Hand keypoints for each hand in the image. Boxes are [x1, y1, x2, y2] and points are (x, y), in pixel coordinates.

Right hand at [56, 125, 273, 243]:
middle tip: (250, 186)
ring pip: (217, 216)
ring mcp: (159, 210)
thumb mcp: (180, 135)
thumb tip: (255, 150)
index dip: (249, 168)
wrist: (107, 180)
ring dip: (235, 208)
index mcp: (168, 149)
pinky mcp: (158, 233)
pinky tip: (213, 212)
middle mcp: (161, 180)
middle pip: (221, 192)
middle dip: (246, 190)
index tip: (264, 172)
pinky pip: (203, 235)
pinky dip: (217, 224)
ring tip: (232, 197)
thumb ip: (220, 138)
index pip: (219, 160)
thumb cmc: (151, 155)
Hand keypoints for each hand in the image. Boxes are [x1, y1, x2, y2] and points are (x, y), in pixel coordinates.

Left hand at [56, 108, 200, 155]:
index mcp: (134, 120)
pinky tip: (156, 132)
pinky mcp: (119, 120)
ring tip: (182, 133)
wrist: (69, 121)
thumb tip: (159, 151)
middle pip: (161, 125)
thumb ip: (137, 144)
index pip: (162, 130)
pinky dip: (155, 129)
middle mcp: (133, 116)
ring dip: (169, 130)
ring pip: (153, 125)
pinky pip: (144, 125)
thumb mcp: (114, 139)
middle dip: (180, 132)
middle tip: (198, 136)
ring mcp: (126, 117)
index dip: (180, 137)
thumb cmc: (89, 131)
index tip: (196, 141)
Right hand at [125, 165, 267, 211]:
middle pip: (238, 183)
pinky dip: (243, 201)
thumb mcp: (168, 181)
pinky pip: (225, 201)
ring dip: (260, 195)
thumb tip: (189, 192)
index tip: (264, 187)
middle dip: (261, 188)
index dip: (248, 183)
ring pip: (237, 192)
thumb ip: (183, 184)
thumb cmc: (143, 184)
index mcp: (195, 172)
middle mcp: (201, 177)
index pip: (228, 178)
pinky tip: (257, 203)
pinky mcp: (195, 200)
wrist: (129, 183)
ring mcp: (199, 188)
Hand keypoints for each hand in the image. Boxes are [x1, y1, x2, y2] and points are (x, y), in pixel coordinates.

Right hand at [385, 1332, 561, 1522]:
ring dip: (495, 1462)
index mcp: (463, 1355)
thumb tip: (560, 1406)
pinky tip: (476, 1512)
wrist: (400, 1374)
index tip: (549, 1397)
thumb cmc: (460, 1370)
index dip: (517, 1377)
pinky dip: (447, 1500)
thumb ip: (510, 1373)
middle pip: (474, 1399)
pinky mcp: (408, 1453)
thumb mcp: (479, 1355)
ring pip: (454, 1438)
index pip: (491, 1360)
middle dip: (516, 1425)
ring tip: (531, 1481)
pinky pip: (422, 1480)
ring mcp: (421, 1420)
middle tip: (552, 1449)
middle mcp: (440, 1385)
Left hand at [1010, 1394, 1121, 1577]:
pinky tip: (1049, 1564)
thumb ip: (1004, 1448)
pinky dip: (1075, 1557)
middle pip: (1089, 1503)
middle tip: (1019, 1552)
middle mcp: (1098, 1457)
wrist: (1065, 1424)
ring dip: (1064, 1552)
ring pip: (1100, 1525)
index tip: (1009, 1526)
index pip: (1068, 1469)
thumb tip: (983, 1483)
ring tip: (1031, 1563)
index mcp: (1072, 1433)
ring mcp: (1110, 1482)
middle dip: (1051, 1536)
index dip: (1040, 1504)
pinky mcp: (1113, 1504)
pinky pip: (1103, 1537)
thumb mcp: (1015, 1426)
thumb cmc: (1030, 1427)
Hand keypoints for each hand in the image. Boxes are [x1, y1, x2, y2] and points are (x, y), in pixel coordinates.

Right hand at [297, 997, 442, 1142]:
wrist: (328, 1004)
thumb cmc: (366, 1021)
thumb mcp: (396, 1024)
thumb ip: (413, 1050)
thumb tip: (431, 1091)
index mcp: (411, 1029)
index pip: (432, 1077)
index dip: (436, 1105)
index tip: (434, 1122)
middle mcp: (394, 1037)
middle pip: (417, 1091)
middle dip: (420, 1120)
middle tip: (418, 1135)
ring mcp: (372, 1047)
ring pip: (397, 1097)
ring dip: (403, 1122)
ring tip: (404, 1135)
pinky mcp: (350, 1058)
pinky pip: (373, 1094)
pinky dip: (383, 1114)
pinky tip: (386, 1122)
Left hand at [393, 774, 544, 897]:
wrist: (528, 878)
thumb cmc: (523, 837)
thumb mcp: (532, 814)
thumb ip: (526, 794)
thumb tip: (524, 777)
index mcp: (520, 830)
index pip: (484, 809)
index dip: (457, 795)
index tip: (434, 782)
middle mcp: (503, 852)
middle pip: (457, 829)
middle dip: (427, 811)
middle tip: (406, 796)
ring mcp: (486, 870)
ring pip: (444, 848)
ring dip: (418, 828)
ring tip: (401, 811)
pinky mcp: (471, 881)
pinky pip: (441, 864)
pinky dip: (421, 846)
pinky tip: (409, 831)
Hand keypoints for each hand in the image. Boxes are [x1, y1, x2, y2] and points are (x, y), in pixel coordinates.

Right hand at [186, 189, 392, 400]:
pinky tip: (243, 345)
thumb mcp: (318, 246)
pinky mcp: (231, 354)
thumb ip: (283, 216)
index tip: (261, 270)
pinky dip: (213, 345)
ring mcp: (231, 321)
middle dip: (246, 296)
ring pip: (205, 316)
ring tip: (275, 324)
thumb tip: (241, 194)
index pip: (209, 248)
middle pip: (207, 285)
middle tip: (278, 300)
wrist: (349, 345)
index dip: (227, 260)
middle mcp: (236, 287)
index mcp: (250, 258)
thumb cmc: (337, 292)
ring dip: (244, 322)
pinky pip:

****************

Scan the material above for lines holding "wrist" and copy each of them.

Answer area:
wrist: (107, 180)
wrist: (69, 121)
wrist: (129, 183)
wrist: (400, 1374)
wrist: (1065, 1424)
wrist: (328, 1004)
wrist: (528, 878)
wrist: (349, 345)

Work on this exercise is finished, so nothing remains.